In previous years, the group reached across oceans to attack those it considered enemies.

Prosecutors in Argentina have said that information Mr. El Reda provided was indispensable in carrying out the Buenos Aires bombing and that he connected the attackers with Hezbollah leaders in the porous border region of Argentina, Paraguay and Brazil.

No one has been held legally responsible for the attack, and Argentina’s investigation has been mired in controversy: In 2015, a special prosecutor was found dead of a gunshot wound to the head shortly after accusing then-President Cristina Fernández de Kirchner and other top officials of conspiring with Iran to stop the effort.

Mr. El Reda, a dual Colombian-Lebanese citizen, has had an international warrant out for his arrest since 2009. A lawyer for Asociación Mutual Israelita Argentina, Miguel Bronfman, expressed optimism on Wednesday that the U.S. indictment would bring new urgency.

“It’s not the same thing for Argentina to request it than the U.S. to request it,” said Mr. Bronfman, who has represented the group for 25 years. “Let’s hope it can work for that, to obtain his capture.”

Mr. Bronfman added that the charges announced on Wednesday were significant because “there is a court in the United States that is in a way corroborating what Argentina has been saying for years” about Hezbollah’s involvement in the bombing.

Federal law allows prosecutors to bring charges for conduct supporting designated terrorist organizations outside the United States, as long as the person charged is later brought to the country. Since June 2017, several Islamic Jihad operatives have been convicted in the Southern District of New York, prosecutors said.

Argentine prosecutors said Mr. El Reda lived in both Buenos Aires and the Brazilian border city of Foz do Iguaçu. They are still investigating who could have helped Mr. El Reda carry out the 1994 attack and are working with the authorities in Brazil, Paraguay and Panama to obtain evidence, according to their latest report.

In all, there are international arrest warrants out for nine people suspected of being involved in the attack, according to Mr. Bronfman.

A day after the Buenos Aires attack, a bomb exploded on a domestic flight in Panama, killing all 21 people aboard. Prosecutors in Argentina said there was evidence that Mr. El Reda was also connected to that bombing.
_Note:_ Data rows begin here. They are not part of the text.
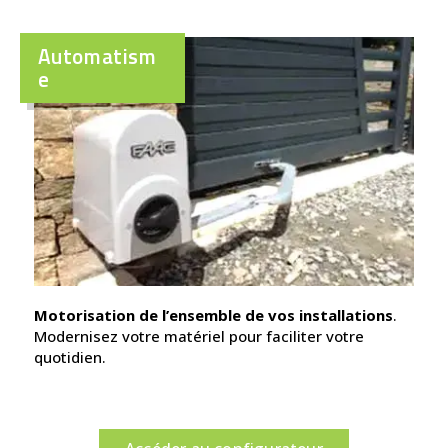
Automatism
e
Motorisation de l’ensemble de vos installations
.
Modernisez votre matériel pour faciliter votre
quotidien.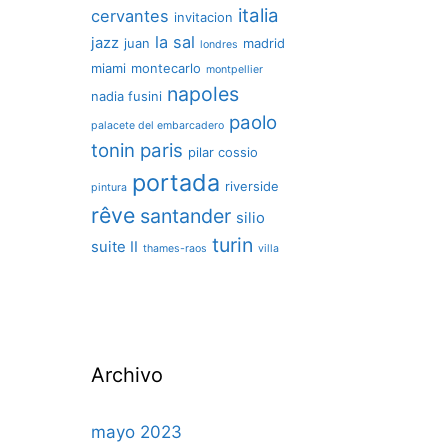
italia
cervantes
invitacion
la sal
jazz
juan
madrid
londres
miami
montecarlo
montpellier
napoles
nadia fusini
paolo
palacete del embarcadero
tonin
paris
pilar cossio
portada
riverside
pintura
rêve
santander
silio
turin
suite II
thames-raos
villa
Archivo
mayo 2023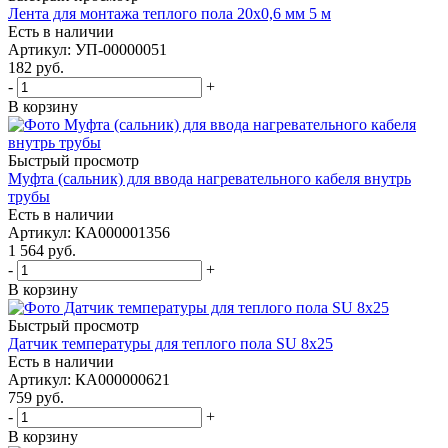
Лента для монтажа теплого пола 20х0,6 мм 5 м
Есть в наличии
Артикул
: УП-00000051
182
руб.
-
+
В корзину
Быстрый просмотр
Муфта (сальник) для ввода нагревательного кабеля внутрь
трубы
Есть в наличии
Артикул
: КА000001356
1 564
руб.
-
+
В корзину
Быстрый просмотр
Датчик температуры для теплого пола SU 8х25
Есть в наличии
Артикул
: КА000000621
759
руб.
-
+
В корзину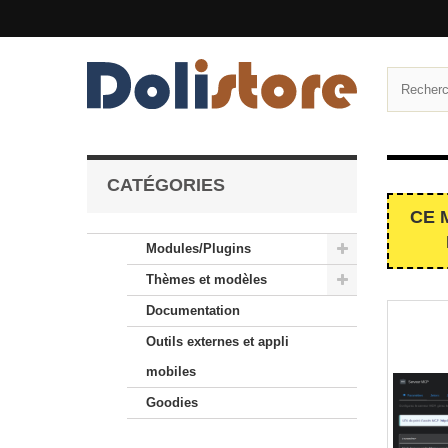
CATÉGORIES
CE 
Modules/Plugins
Thèmes et modèles
Documentation
Outils externes et appli
mobiles
Goodies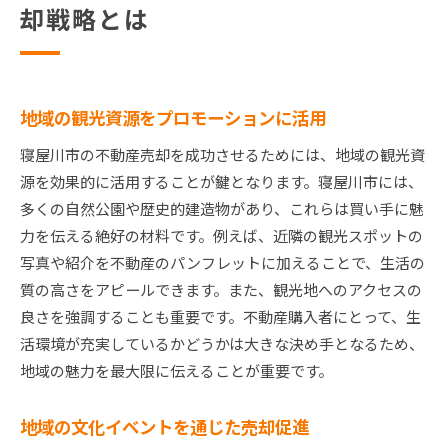
却戦略とは
地域の観光資源をプロモーションに活用
寝屋川市の不動産売却を成功させるためには、地域の観光資
源を効果的に活用することが鍵となります。寝屋川市には、
多くの自然公園や歴史的建造物があり、これらは買い手に魅
力を伝える絶好の材料です。例えば、近隣の観光スポットの
写真や紹介を不動産のパンフレットに加えることで、生活の
質の高さをアピールできます。また、観光地へのアクセスの
良さを強調することも重要です。不動産購入者にとって、生
活環境が充実しているかどうかは大きな決め手となるため、
地域の魅力を最大限に伝えることが重要です。
地域の文化イベントを通じた売却促進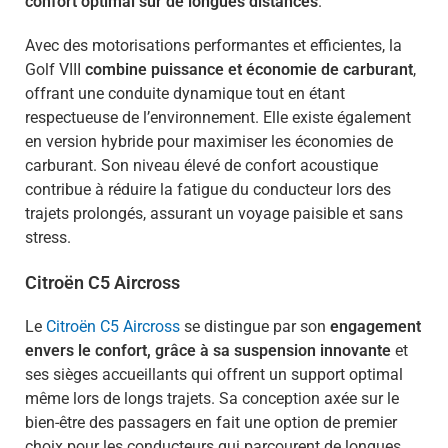
confort optimal sur de longues distances
.
Avec des motorisations performantes et efficientes, la
Golf VIII
combine puissance et économie de carburant
,
offrant une conduite dynamique tout en étant
respectueuse de l’environnement. Elle existe également
en version hybride pour maximiser les économies de
carburant. Son niveau élevé de confort acoustique
contribue à réduire la fatigue du conducteur lors des
trajets prolongés, assurant un voyage paisible et sans
stress.
Citroën C5 Aircross
Le
Citroën C5 Aircross
se distingue par son
engagement
envers le confort, grâce à sa suspension innovante
et
ses sièges accueillants qui offrent un support optimal
même lors de longs trajets. Sa conception axée sur le
bien-être des passagers en fait une option de premier
choix pour les conducteurs qui parcourent de longues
While the investigation into the Buenos Aires bombing stalled, Mr. El Reda’s terrorist activities continued, prosecutors in Manhattan said. Beginning in 2007, Mr. El Reda helped “recruit, train and deploy” operatives from Lebanon to gather intelligence and plan attacks, according to the indictment.

In 2009, prosecutors said, Mr. El Reda ordered operatives to travel to Thailand to destroy a cache of ammonium nitrate and other explosive materials that he believed were under law enforcement surveillance. In 2011, he sent operatives to Panama to surveil the Panama Canal and the embassies of the United States and Israel, according to prosecutors.

In 2014, a man was arrested in Peru and authorities found traces of explosive chemicals on his hands and in his apartment, as well as photographs of Peruvian landmarks and buildings. He named Mr. El Reda as his handler, prosecutors said.